I suggested that what works best is when people of faith deliberately move outside their own, seemingly dying, institutional churches and work together in small groups or organisations in their efforts to enrich public life.

I said that if people of faith step outside their institutions they can maximise their potential to enrich politics in these three key ways:

  • Serving as critics of their own religious traditions, and when appropriate, publicly ‘repenting’ of the sins of their religious communities. This can open up new avenues of discussion and cooperation with so-called ‘enemies.’ The example of Evangelical Contribution on Northern Ireland in the years leading up to the Belfast Agreement, in their critique of their own tradition and their emphasis on repenting for its sins (rather than demanding that others repent), shows that this can be done. In a Northern Ireland that continues to be polarised, could the example of Christians repenting, for instance for the role the churches have played in fostering division and violence down through the centuries through to the more recent Troubles, inspire politicians to show some risky leadership and do the same?
  • ‘Modelling’ alternative ways of life that challenge the status quo. In Northern Ireland, and also on the island of Ireland, it is all-too-easy to fall into the patterns of separate and segregated lives. What we say and what we do, often unconsciously, excludes the ‘other.’ There are some examples of people who have challenged our easy segregation by taking deliberate steps to encounter or include the other. Intentional ecumenical communities like our hosts tonight, Corrymeela, embody this principle. Fr Martin Magill’s ‘ecumenical tithing’, where on Sunday evenings he worships in Protestant churches, is another example of seeking encounter. The prayers before Eucharist of the Benedictine monks in Rostrevor, for the leaders of the Protestant churches as well as the Catholic Church, is an example of inclusion.
  • Raising the level of discourse into the public sphere. It is no secret that our politics are often divisive and confrontational. A lot of what passes for public discourse belittles or demonises the ‘other,’ without adding any constructive or fresh ideas to the discussion. Religious leaders and spokespeople for small groups of people working together have an opportunity to raise the level of public discourse in the ways they talk about sensitive issues such as dealing with the past, victims and survivors, and what we mean by reconciliation. Given the reluctance of so many of our politicians to commit to dealing with the past, we need other voices who will keep it on the agenda, for the sake of those who continue to suffer.
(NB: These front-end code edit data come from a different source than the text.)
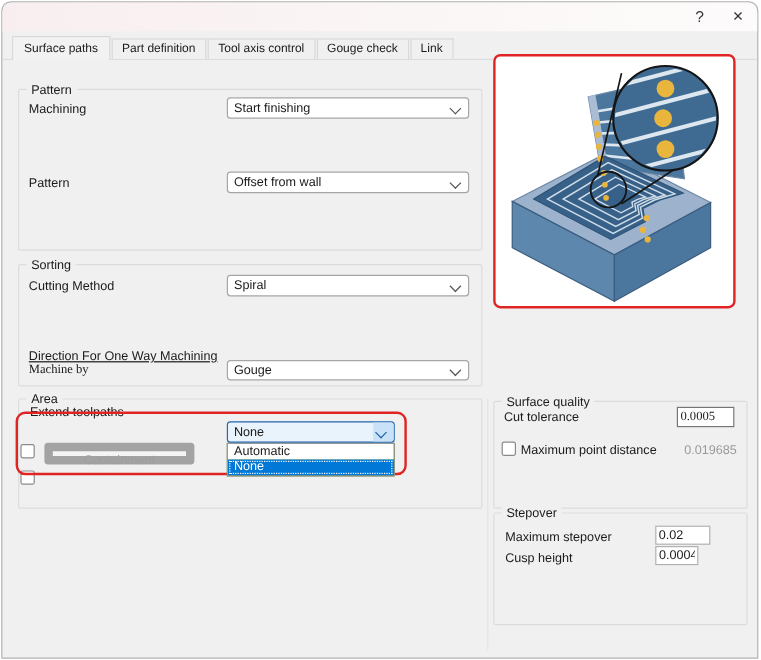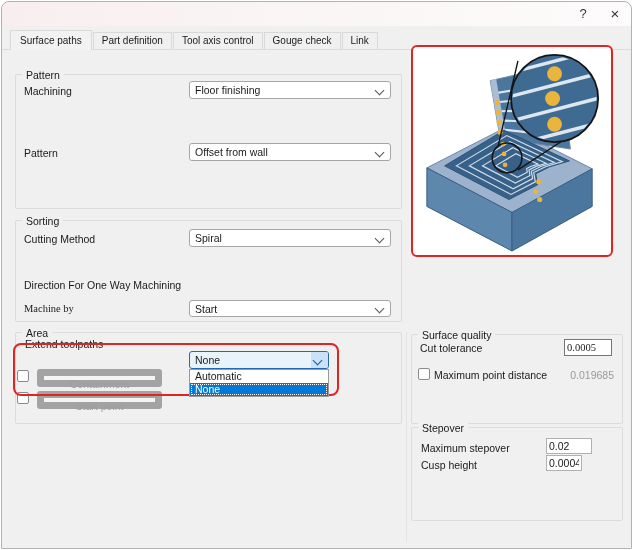--- a/index.html
+++ b/index.html
@@ -77,7 +77,7 @@
     </div>
     <div class="lbl" style="left:22px;top:83px;">Machining</div>
     <div class="combo" style="left:187px;top:79px;width:202px;">
-      <span>Floor finishing</span>
+      <span>Start finishing</span>
       <span class="chev"></span>
     </div>
     <div class="lbl" style="left:22px;top:145px;">Pattern</div>

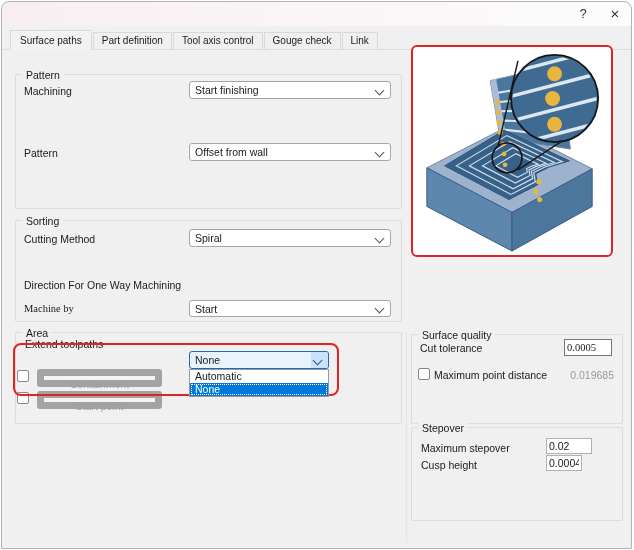--- a/index.html
+++ b/index.html
@@ -94,7 +94,7 @@
       <span>Spiral</span>
       <span class="chev"></span>
     </div>
-    <div class="lbl" style="left:22px;top:277px;">Direction For One Way Machining</div>
+    <div class="lbl" style="left:22px;top:289px;text-decoration:underline;">Direction For One Way Machining</div>
     <div class="lbl" style="left:22px;top:301px;font-family:Liberation Serif, serif;">Machine by</div>
     <div class="combo" style="left:187px;top:298px;width:202px;height:17px;">
       <span>Start</span>

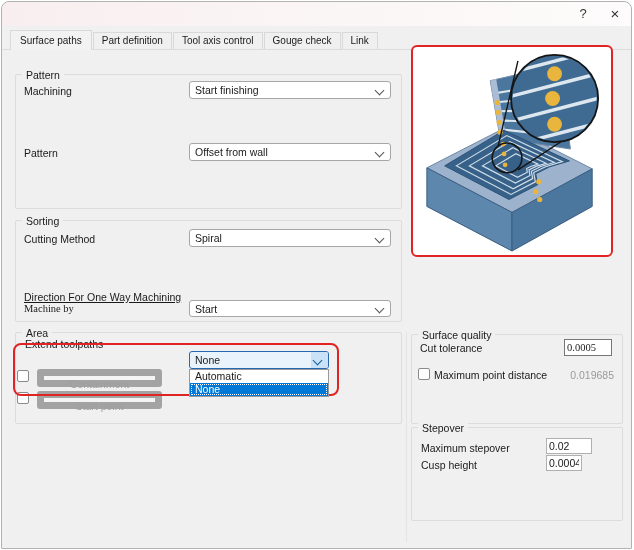--- a/index.html
+++ b/index.html
@@ -97,7 +97,7 @@
     <div class="lbl" style="left:22px;top:289px;text-decoration:underline;">Direction For One Way Machining</div>
     <div class="lbl" style="left:22px;top:301px;font-family:Liberation Serif, serif;">Machine by</div>
     <div class="combo" style="left:187px;top:298px;width:202px;height:17px;">
-      <span>Start</span>
+      <span>Gouge</span>
       <span class="chev" style="top:4px;"></span>
     </div>
 

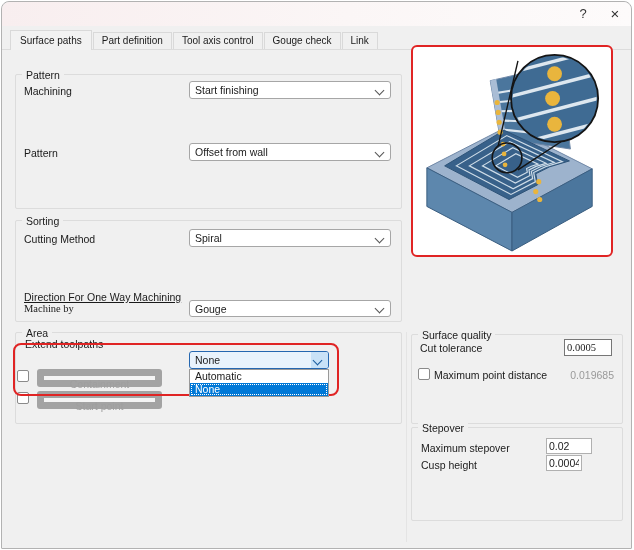--- a/index.html
+++ b/index.html
@@ -121,7 +121,6 @@
     <span class="cb" style="left:15px;top:368px;"></span>
     <div class="dbtn" style="left:35px;top:367px;">Containment</div>
     <span class="cb" style="left:15px;top:390px;"></span>
-    <div class="dbtn" style="left:35px;top:389px;">Start point</div>
 
     <div class="vsep"></div>
 

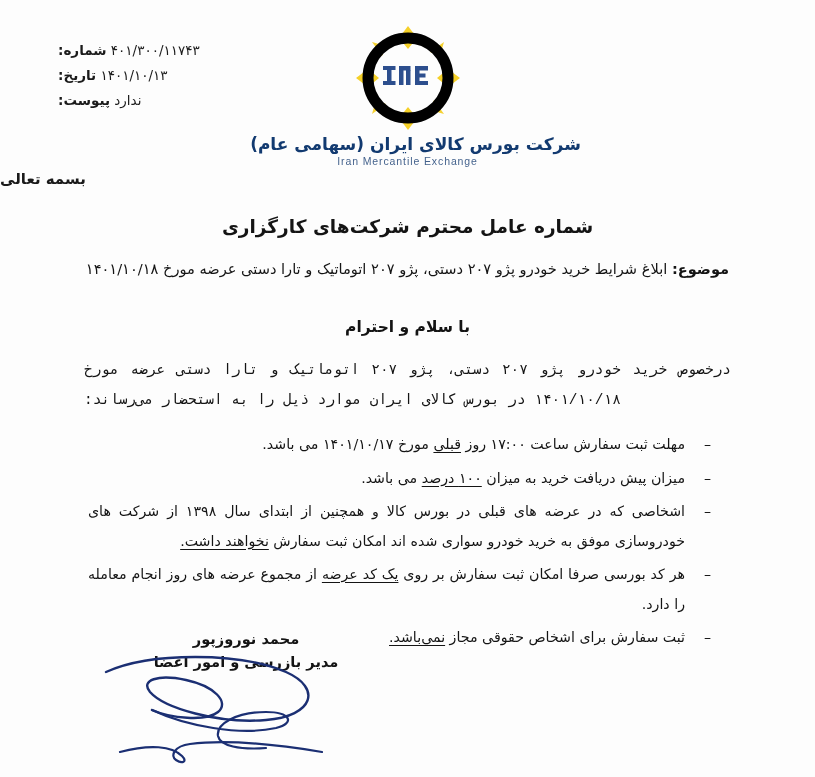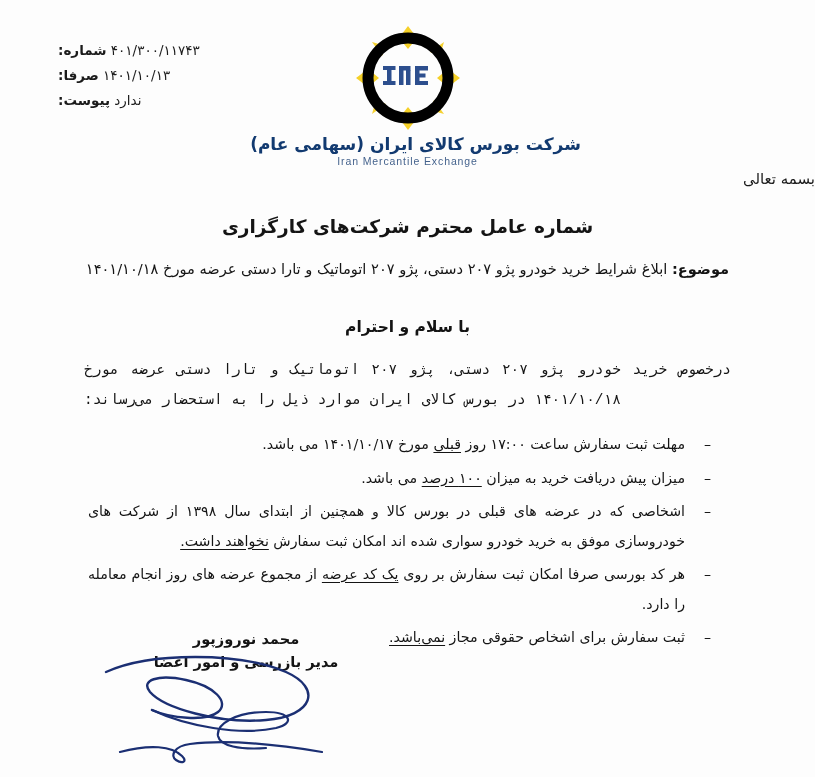--- a/index.html
+++ b/index.html
@@ -191,7 +191,7 @@
     </span>
     <span class="meta-row">
       <span class="meta-value">۱۴۰۱/۱۰/۱۳</span>
-      <span class="meta-label">صرفا:</span>
+      <span class="meta-label">تاریخ:</span>
     </span>
     <span class="meta-row">
       <span class="meta-value">ندارد</span>

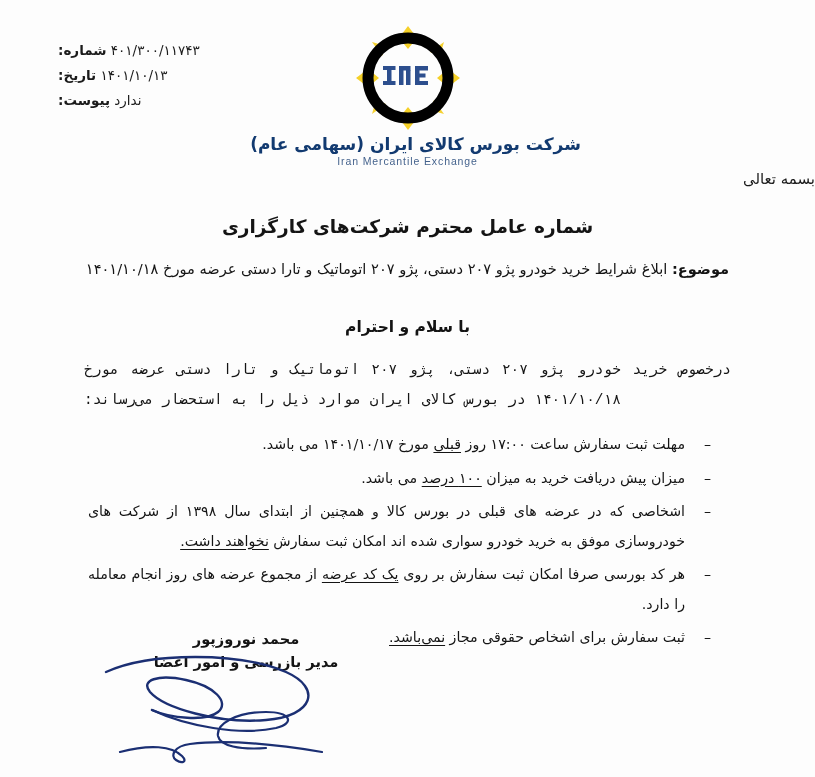--- a/index.html
+++ b/index.html
@@ -82,9 +82,9 @@
     top: 170px;
     left: 0;
     right: 0;
-    text-align: right;
+    text-align: left;
     font-size: 15px;
-    font-weight: 400;
+    font-weight: 700;
     color: #1a1a1a;
   }
 

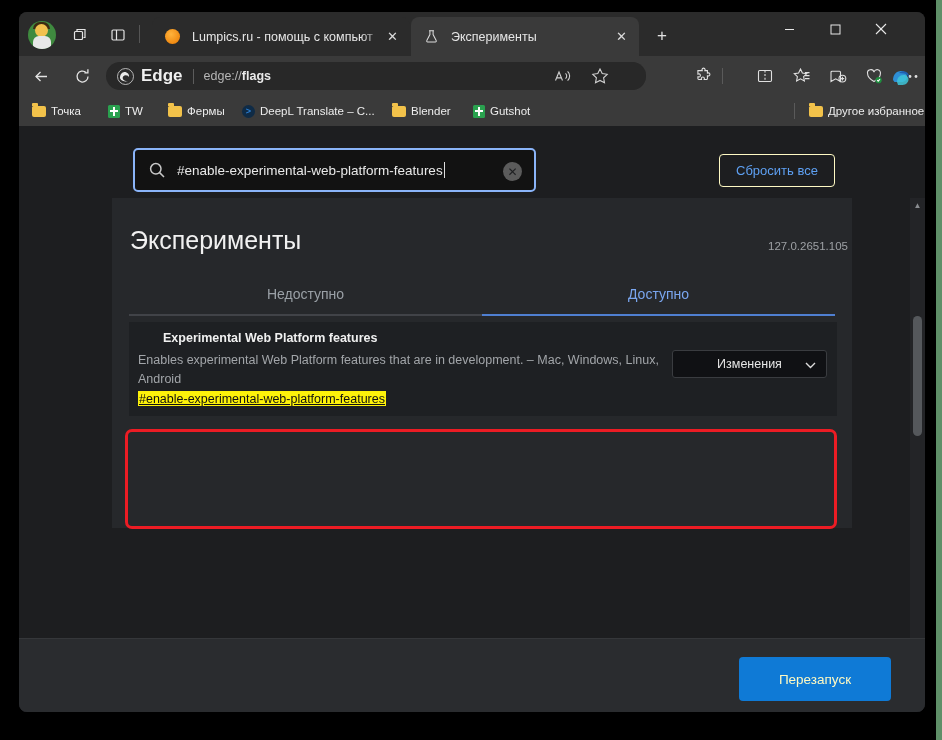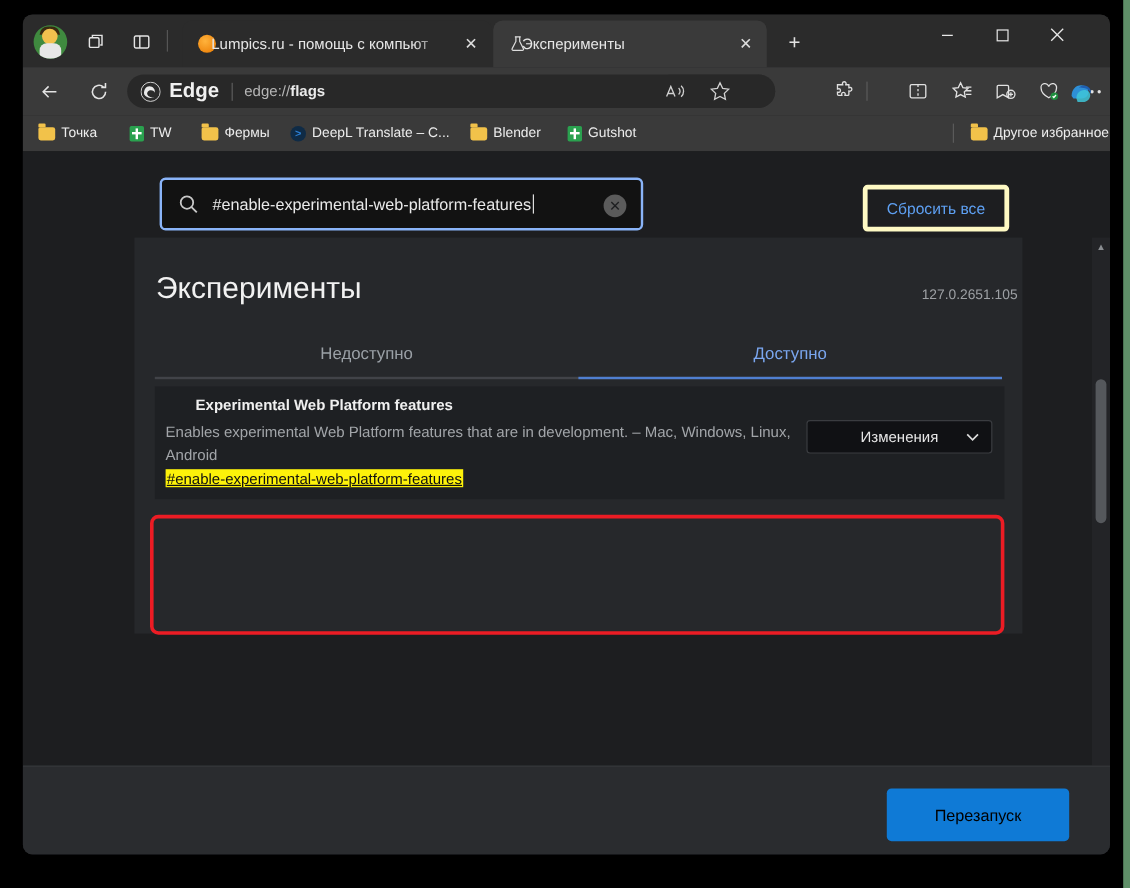--- a/index.html
+++ b/index.html
@@ -77,7 +77,7 @@
     background: radial-gradient(circle at 40% 35%, #ffb33c 0%, #f08a12 70%, #d97706 100%);
   }
   .tab .title {
-    position: absolute; left: 24px; top: 0; height: 39px;
+    position: absolute; left: 40px; top: 0; height: 39px;
     display: flex; align-items: center;
     font-size: 12.5px; color: #e6e6e6;
     white-space: nowrap; overflow: hidden;

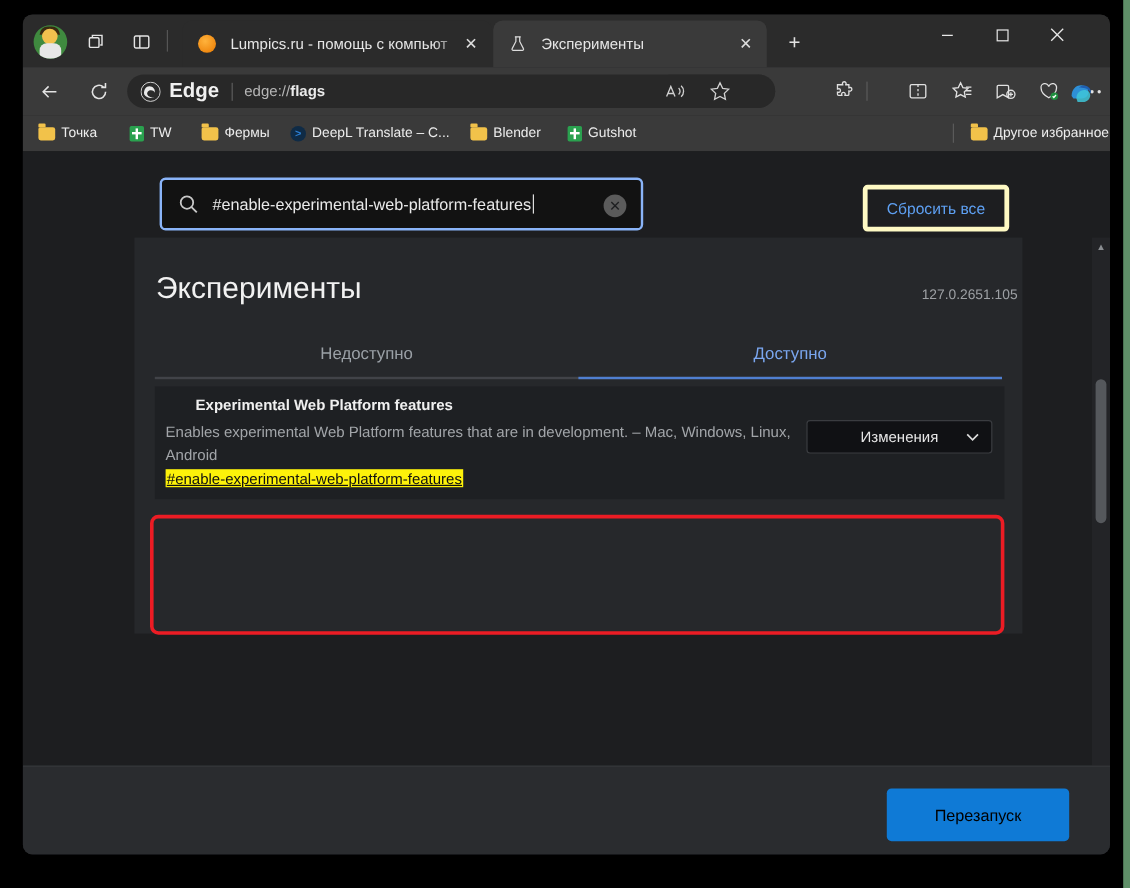--- a/index.html
+++ b/index.html
@@ -208,7 +208,7 @@
   }
   #reset-all {
     position: absolute; left: 700px; top: 28px;
-    padding: 8px 16px; border: 4px solid #fef9c3; border-radius: 4px;
+    padding: 8px 16px; border: 1px solid #fef9c3; border-radius: 4px;
     background: transparent; color: #5ea0f2; font-size: 13px;
   }
 

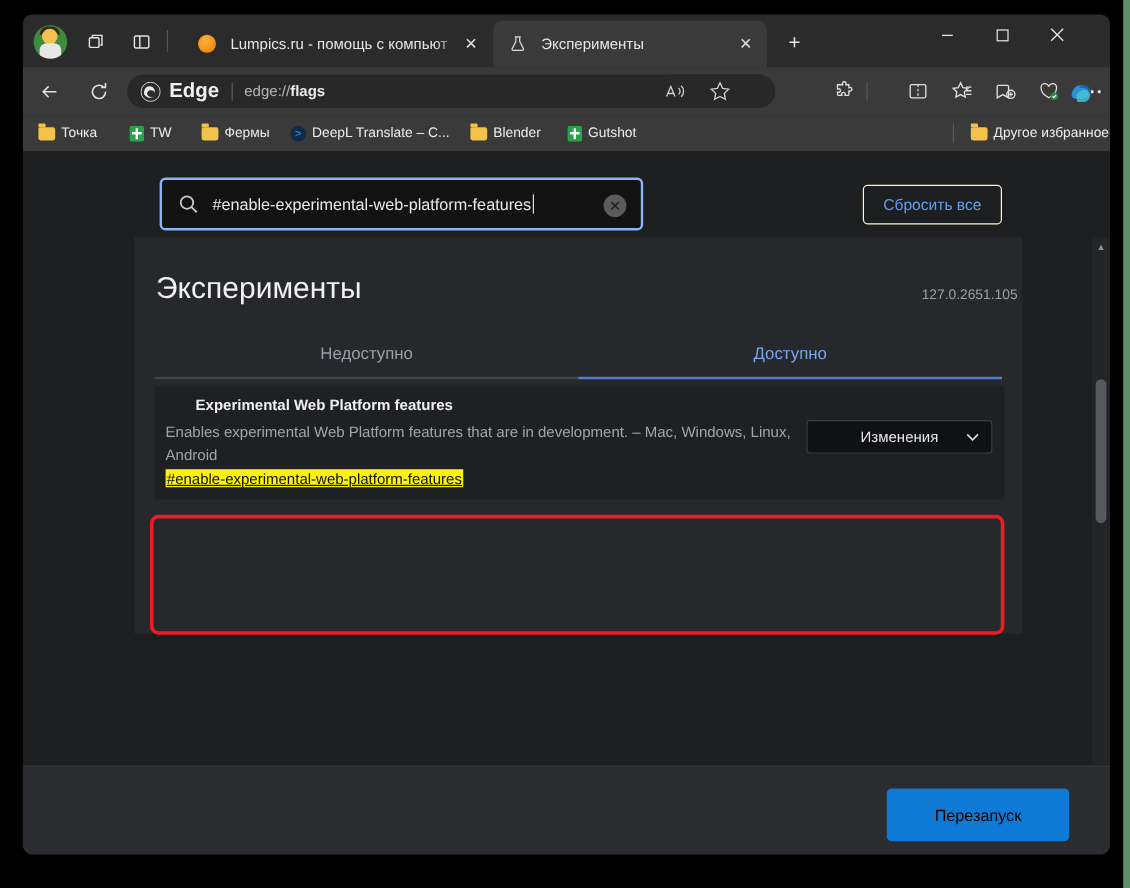--- a/index.html
+++ b/index.html
@@ -300,7 +300,7 @@
     position: absolute; left: 720px; top: 18px; width: 152px; height: 44px;
     background: #0f7ad6; border-radius: 4px;
     display: flex; align-items: center; justify-content: center;
-    color: #000000; font-size: 13.5px;
+    color: #fef9c3; font-size: 13.5px;
   }
 </style>
 </head>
crowd2The discussion was chaired by Corrymeela’s Susan McEwen, and the question and response session raised further issues, including the teaching of philosophy (as opposed to or alongside) religion in schools, the extent to which conflict on the island of Ireland has been ‘about’ religion or about ethnicity and ideological differences, secular morality vs. religious morality, the role of violence in Europe in the last century, and more.

One participant brought up John Howard Yoder’s book, The Politics of Jesus, a major theme of which is that the churches should voluntarily give up power in politics and rather serve as a loving example, or model, of how to live a better way – on the side of the marginalised and the oppressed.

Another gave an example from Sri Lanka, where a group of Christians from different ethnic groups decided that they would deliberately join opposing political parties to attempt to change the level of divisive discourse and politics from within. For him, this represented a time when ‘politics wasn’t about churches trying to get stuff for themselves’ but rather was an attempt by Christians ‘to model a different way to do politics.’

One of the last words of the evening went to Lesley Carroll, who responded to a question by arguing that the attention of people of faith in politics should focus on the needs of others. As she said: ‘It’s an affront when we use theology to blind ourselves to the human reality of suffering.’